━━━━━ Teks Bacaan

PEMBAHASAN
A.
Pengertian
Tafsir Fiqh
Tafsir Fiqhi adalah corak tafsir yang lebih
mengarah kepada
pembahasan masalah-masalah fiqhiyyah dan cabang-cabangnya serta membahas
perdebatan/perbedaan pendapat seputar pendapat-pendapat imam madzhab. Tafsir
fiqhi ini juga dikenal dengan tafsir Ahkam, yaitu tafsir yang lebih
berorientasi kepada ayat-ayat hukum dalam al-Qur,an (ayat-ayat ahkam). Tafsir
fiqhi lebih populer dengan sebutan tafsir ayat ahkam atau tafsir ahkam karena
lebih berorientasi pada ayat-ayat hukum dalam alqur’an.[1]
B.
Sejarah Munculnya
Tafsir Fiqh
Para
sahabat di masa Rasulullah memahami al Quran dengan “naluri” kearaban mereka. Dan jika
terjadi kesulitan dalam memahami sesuatu ayat, mereka kembali kepada Rasulullah
dan beliau pun lalu menjelaskannya kepada mereka.
Setelah
Rasulullah wafat dan fuqaha sahabat mengendalikan umat dibawah kepemimpinan
Khulafa’ Rasyidin serta banyak terjadi persoalan-persoalan yang belum pernah
terjadi sebelumnya, maka Quran merupakan tempat kembali mereka untuk
mengistimbatkan hukum-hukum syara’ bagi persoalan baru tersebut. Mereka pun
sepakat bulat atas hal tersebut. Jarang sekali mereka berselisih pendapat
ketika terdapat kontradiksi (dalam lafadz).

━━━━━━━━━━

Soal Latihan
Sebutkan semua nama yang dipakai dalam teks tentang tafsir fiqh untuk menyebut corak tafsir ini.

━━━━━ Data Tersimpan

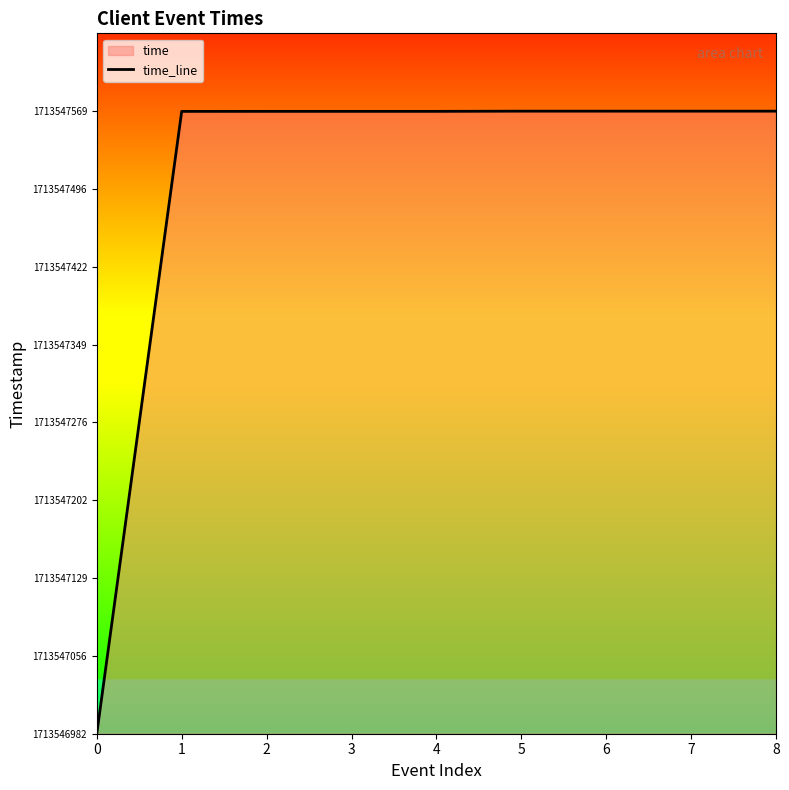

Between 0 and 6, which is larger?

6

━━━━━━━━━━

Jawaban Latihan
Tafsir Fiqh, Tafsir Fiqhi, tafsir Ahkam, tafsir ayat ahkam